Loddefjord IL
- Full name: Loddefjord Idrettslag
- Founded: 19 January 1961
- Ground: Alvøen idrettspark, Bergen
- League: Third Division
- 2024: 9th

= Loddefjord IL =

Norwegian football club

Loddefjord Idrettslag is a Norwegian multi-sports club from Laksevåg, Bergen. It has sections for association football, basketball, track and field, cheerleading, Nordic skiing and figure skating.

The club was founded on 19 January 1961 at Alvøen. It had a certain predecessor club in Algo, which stood for Alvøen and Godvik.

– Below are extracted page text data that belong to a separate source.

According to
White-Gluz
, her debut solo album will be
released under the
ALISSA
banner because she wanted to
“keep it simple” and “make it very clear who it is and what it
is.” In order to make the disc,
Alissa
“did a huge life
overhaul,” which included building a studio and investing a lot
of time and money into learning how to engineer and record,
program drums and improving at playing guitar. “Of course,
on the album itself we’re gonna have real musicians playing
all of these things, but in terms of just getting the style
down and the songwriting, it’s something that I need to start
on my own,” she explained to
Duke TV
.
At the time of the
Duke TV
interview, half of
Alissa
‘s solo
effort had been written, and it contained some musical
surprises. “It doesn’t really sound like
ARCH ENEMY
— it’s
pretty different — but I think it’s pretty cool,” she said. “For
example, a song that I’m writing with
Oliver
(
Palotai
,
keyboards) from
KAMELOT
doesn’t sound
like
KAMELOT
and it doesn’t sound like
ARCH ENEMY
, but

The club introduced gymnastics, football, skiing, athletics and table tennis during the 1960s, and swimming in 1976. The club held mountain running, cross-country running and skiing races.

The men's football team plays in the Third Division, the fourth tier of Norwegian football. During the 1990s and 2000s, the club mostly played below the fourth tier, with exceptions in 1999, 2003, 2006-2008 and 2015.

The highlight during that period was a fourth place in the 2007 Third Division, as well as reaching the first round of the 2008 Norwegian Football Cup. After winning promotion from the 2022 Fourth Division, Loddefjord was back in the Third Division from 2023.

The women's football team played in the 2024 Third Division, whence they withdrew mid-season. They last played in the Second Division in 2022

Among Loddefjord IL's individual athletes are para-skier Mariann Marthinsen and discus thrower Sven Martin Skagestad.